Review benchmark scores after adding a data source that contains customer profile data that is used with identity resolution.
On a production tenant with consistent data sources you may revisit benchmark scores less frequently.
Benchmark categories¶
The following sections list benchmark checks by category:
Overclustering¶
An overcluster, or a false positive, occurs when distinct records are incorrectly added to a cluster of records. Each overcluster affects the precision of identity resolution and should be investigated to understand why it occurred.

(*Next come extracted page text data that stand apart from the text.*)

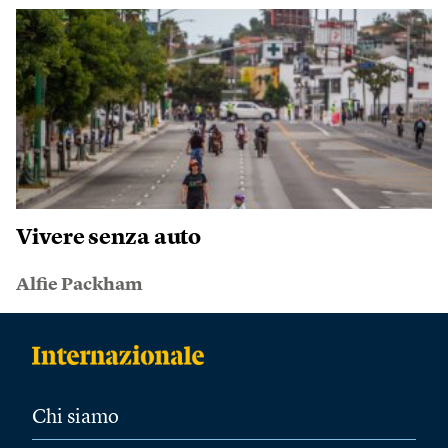
Vivere senza auto
Alfie Packham
Chi siamo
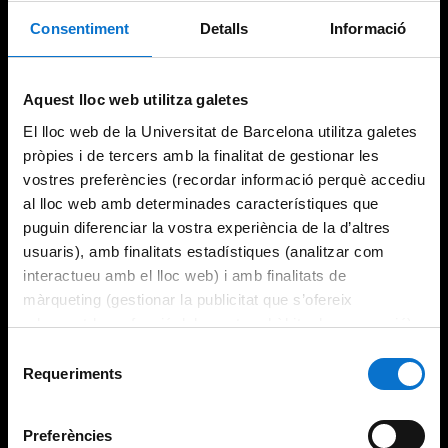
Consentiment
Detalls
Informació
Try again
Aquest lloc web utilitza galetes
El lloc web de la Universitat de Barcelona utilitza galetes
pròpies i de tercers amb la finalitat de gestionar les
vostres preferències (recordar informació perquè accediu
al lloc web amb determinades característiques que
puguin diferenciar la vostra experiència de la d’altres
usuaris), amb finalitats estadístiques (analitzar com
interactueu amb el lloc web) i amb finalitats de
màrqueting (gestionar la publicitat que s’ofereix
adequant-la en funció dels vostres hàbits de navegació).
Per obtenir més informació sobre les galetes podeu
Selecció
consultar la
Política de galetes del lloc web de la
Requeriments
de
Universitat de Barcelona
.
consentiment
Preferències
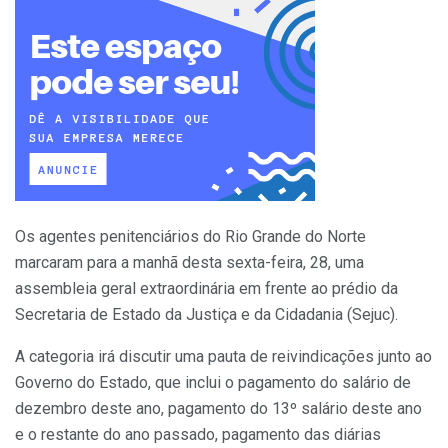
Os agentes penitenciários do Rio Grande do Norte
marcaram para a manhã desta sexta-feira, 28, uma
assembleia geral extraordinária em frente ao prédio da
Secretaria de Estado da Justiça e da Cidadania (Sejuc).
A categoria irá discutir uma pauta de reivindicações junto ao
Governo do Estado, que inclui o pagamento do salário de
dezembro deste ano, pagamento do 13º salário deste ano
e o restante do ano passado, pagamento das diárias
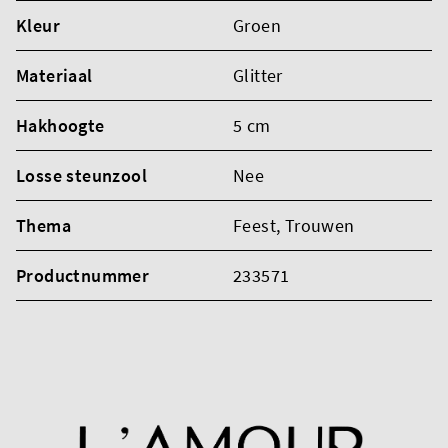
Kleur
Groen
Materiaal
Glitter
Hakhoogte
5 cm
Losse steunzool
Nee
Thema
Feest
, Trouwen
Productnummer
233571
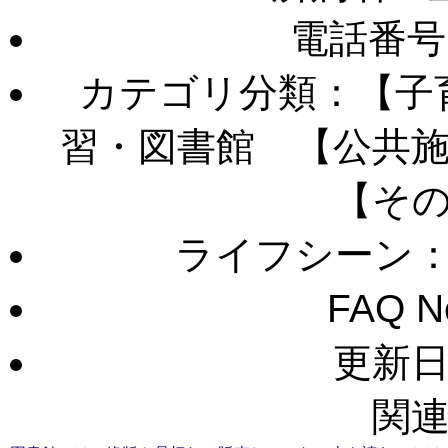
電話番号
カテゴリ分類：【子
習・図書館 【公共
【そ
ライフシーン
FAQ 
更新日：
関連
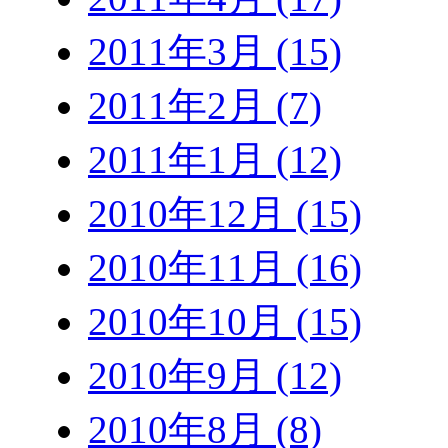
2011年3月 (15)
2011年2月 (7)
2011年1月 (12)
2010年12月 (15)
2010年11月 (16)
2010年10月 (15)
2010年9月 (12)
2010年8月 (8)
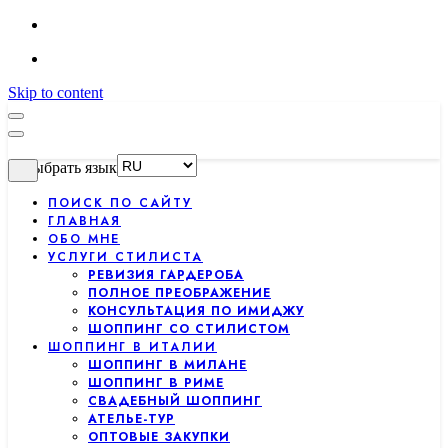
Skip to content
Выбрать язык
ПОИСК ПО САЙТУ
ГЛАВНАЯ
ОБО МНЕ
УСЛУГИ СТИЛИСТА
РЕВИЗИЯ ГАРДЕРОБА
ПОЛНОЕ ПРЕОБРАЖЕНИЕ
КОНСУЛЬТАЦИЯ ПО ИМИДЖУ
ШОППИНГ СО СТИЛИСТОМ
ШОППИНГ В ИТАЛИИ
ШОППИНГ В МИЛАНЕ
ШОППИНГ В РИМЕ
СВАДЕБНЫЙ ШОППИНГ
АТЕЛЬЕ-ТУР
ОПТОВЫЕ ЗАКУПКИ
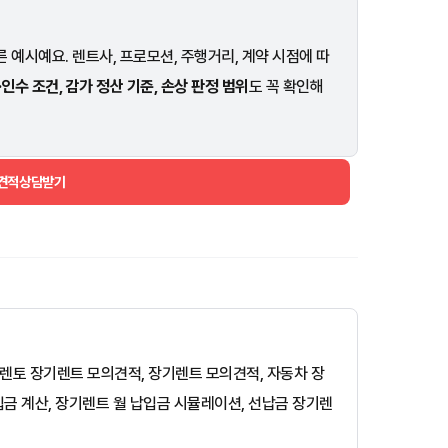
 예시예요. 렌트사, 프로모션, 주행거리, 계약 시점에 따
·인수 조건, 감가 정산 기준, 손상 판정 범위
도 꼭 확인해
 견적상담받기
, 쏘렌토 장기렌트 모의견적, 장기렌트 모의견적, 자동차 장
입금 계산, 장기렌트 월 납입금 시뮬레이션, 선납금 장기렌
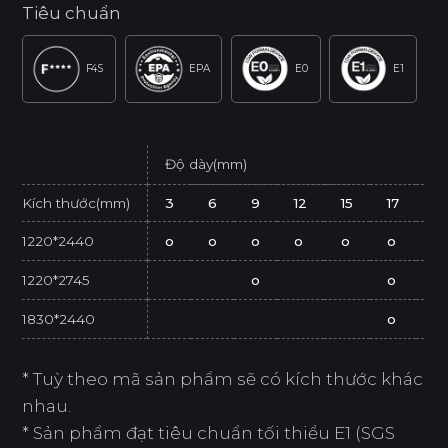
Tiêu chuẩn
F4S
EPA
E0
E1
Độ dày(mm)
Kích thước(mm)
3
6
9
12
15
17
2
1220*2440
o
o
o
o
o
o
o
1220*2745
o
o
1830*2440
o
* Tuỳ theo mã sản phẩm sẽ có kích thước khác
nhau.
* Sản phẩm đạt tiêu chuẩn tối thiểu E1 (SGS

Stitch benchmark checks for overclustering evaluate situations where records that likely belong to two or more individuals end up being assigned the same Amperity ID. This can occur when records with mostly different personally identifiable information (PII) are connected by a foreign key or by a small set of matching PII.
Many given names¶
The Amperity IDs with many given names benchmark computes the percentage of Amperity IDs with more than three given names.
A larger percentage implies that too many given names are being associated with the same Amperity ID at a higher-than-expected frequency.
Many postal codes¶
The Amperity IDs with many postal codes benchmark computes the percentage of Amperity IDs with more than five postal codes.
A larger percentage implies that too many postal codes are being associated with the same Amperity ID at a higher-than-expected frequency.
Many surnames¶
The Amperity IDs with many surnames benchmark computes the percentage of Amperity IDs with more than three surnames.
A larger percentage implies that too many surnames are being associated with the same Amperity ID at a higher-than-expected frequency.
Underclustering¶
An undercluster, or a false negative, occurs when distinct records are incorrectly split from a cluster of records. Each undercluster affects the precision of identity resolution and should be investigated to understand why it occurred.
Stitch benchmark checks for underclustering evaluate situations where records that likely belong to the same individual end up being assigned different Amperity IDs. This can occur when records with similar personally identifiable information (PII) are separated by a separation key or by a small set of mis-matching PII.